Example 1: Engineer’s agreement. While not all stipulations in a certification increase a design professional’s potential liability, some may have financial or other consequences. Consider the following paragraph:

Use of Plans. Engineer agrees that BANK and its agents shall have the right to possess and use all the Plans and Specifications, the Ideas, designs and concepts contained therein, and all modifications thereof, in connection with the completion of the Project, without payment of any additional fees or charges for such use.

Note the underlined text. Ideally, a design firm would maintain control of its work product or at least be indemnified for any subsequent re-use or misuse.

Example 2: Assignment of Engineering Contract. Another type of certification agreement calls for the design professional to assign the engineering contract to the lending institution. These agreements may contain problematic language or express warranties or guarantees that can result in significant and uninsured liabilities for design firms. Consider the following paragraph from a sample agreement:

Whereas, this Agreement is given by the Engineer to (BANK) in connection with (BANK’s) disbursement of acquisition, development and/or construction loan funds (the “Loan”) for improvements to __________ (the “Borrower”), and it is intended that BANK shall rely upon the contents and accuracy of this Agreement in going forward with such financing ….

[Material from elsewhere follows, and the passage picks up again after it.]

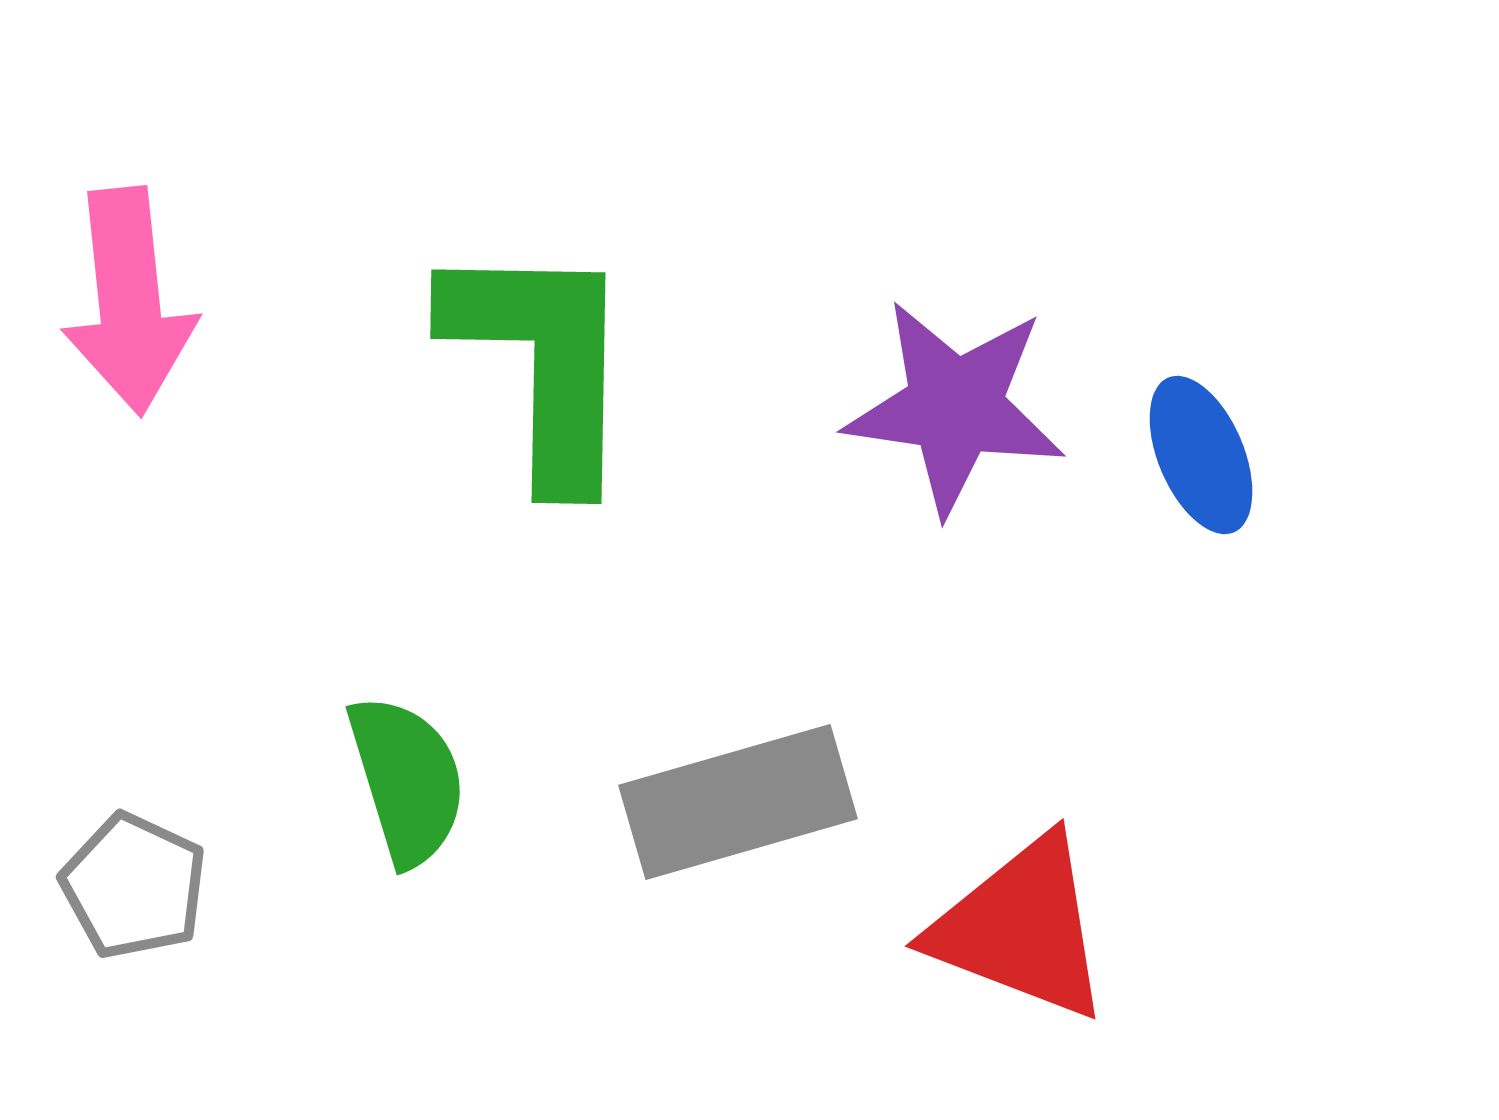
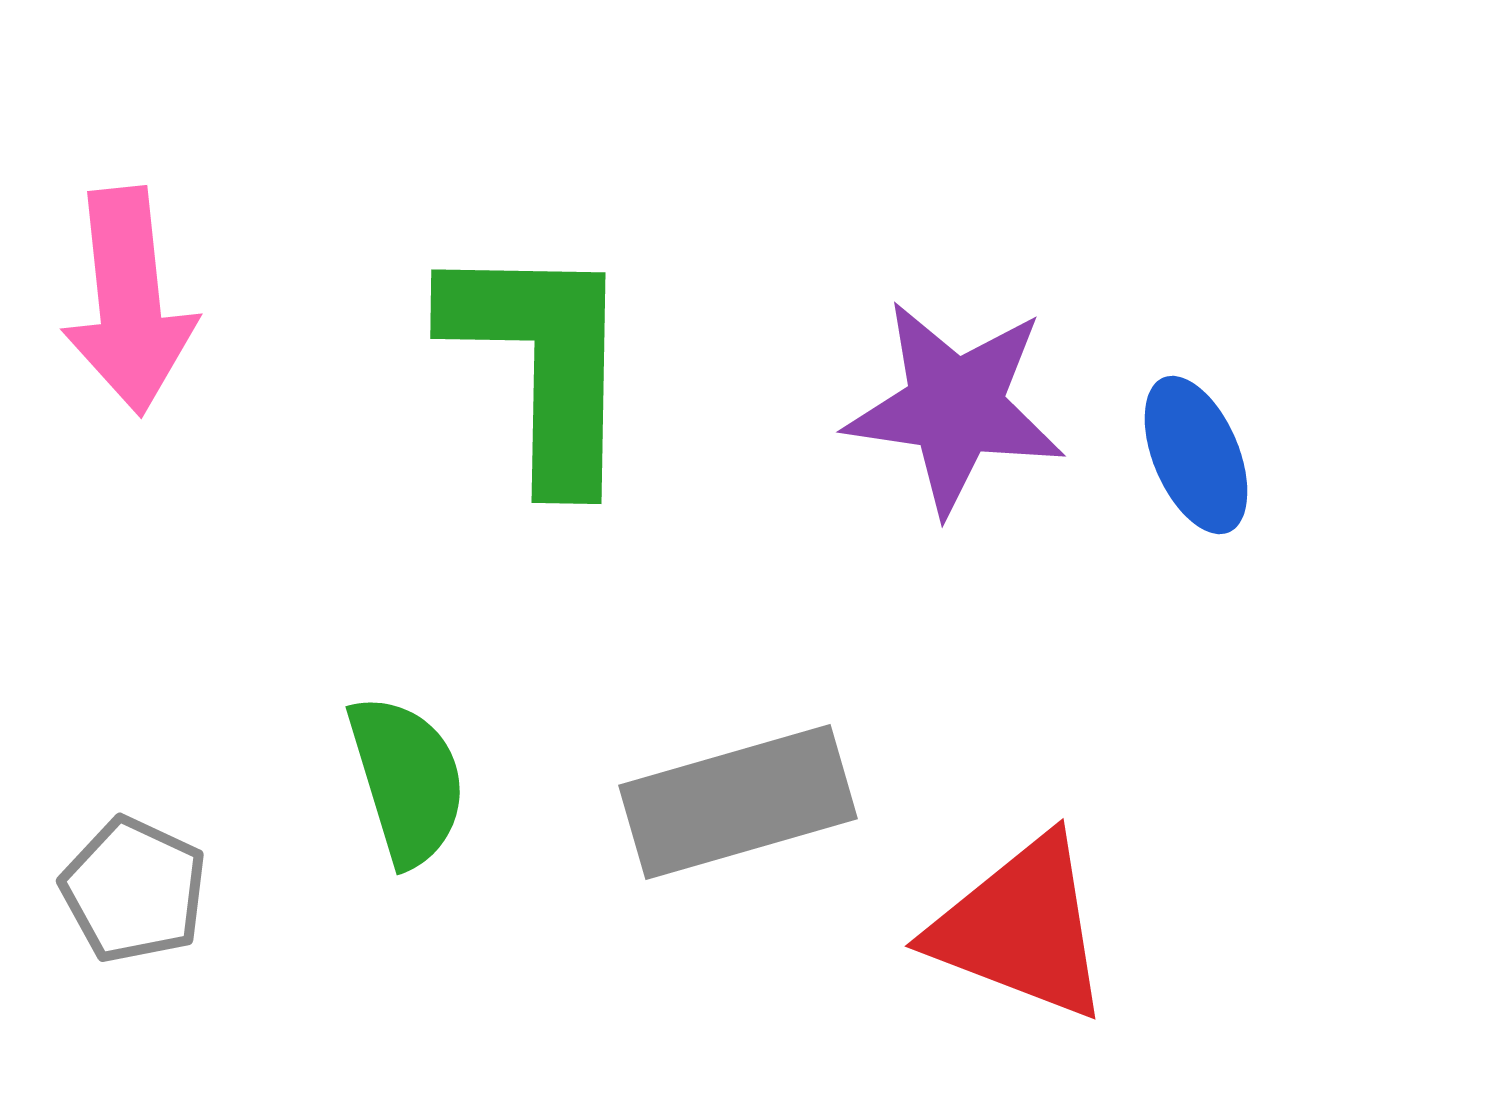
blue ellipse: moved 5 px left
gray pentagon: moved 4 px down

Here, the underlined wording appears to make granting the loan contingent upon the engineer’s certification, which goes beyond the design firm’s responsibility under the “standard of care.” Thus, design firms should seek to strike that text.

A subsequent paragraph from the same sample agreement reads:

Now, therefore for value received, the receipt of which is hereby acknowledged, and in order to induce BANK to make the Loan to Borrower, the Engineer hereby confirms and agrees as follows…

Again, the underlined wording should be deleted.

The same sample agreement also has other problematic wording:

Engineer acknowledges that BANK may be disbursing construction advances from the Loan proceeds to Borrower and/or third parties in reliance on inspections or certifications to be made or supplied by the Engineer to Borrower and/or BANK in connection with construction of the Improvements and, that BANK shall be entitled to rely upon and receive the benefits of the Contract, inspections and certifications as if BANK were a party thereto or was listed as an addressee thereon.

The first section of the underlined text expands the design professional’s potential liability and the second section (“… that BANK shall be entitled ….”) gives rights to the lender that may not have existed in the original contract.

Professional liability insurance generally covers design professionals for issues arising from their negligence, but does not cover contractual breaches that go beyond the negligence standard or arise from other issues. Clients and lenders may not know that the warranties, guarantees, and other contractual commitments they request in a certification aren’t covered by the design professional’s professional liability insurance.

Make sure relevant parties understand the liability issues associated with any problematic language in the certification and explain that the design firm is likely to lack any insurance protection for related claims. This may enable you to negotiate the insertion of appropriate caveats into the certification – such as “to the best of the engineer’s/architect’s knowledge …” – that may help preserve your coverage.

Some AEC insurers suggest defining the term “certify” at the bottom of the certification form and provide sample wording. In addition, consider including contractual language used in the most recent AIA and EJCDC documents. This language defines more clearly the intent of certifications and provides important protections.

By carefully reviewing any certification with your legal counsel and insurance advisor, negotiating the removal of inappropriate clauses and insertion of caveats to minimize potential liability, design firms will be in a better position to address the needs of their clients and lending institutions financing the projects.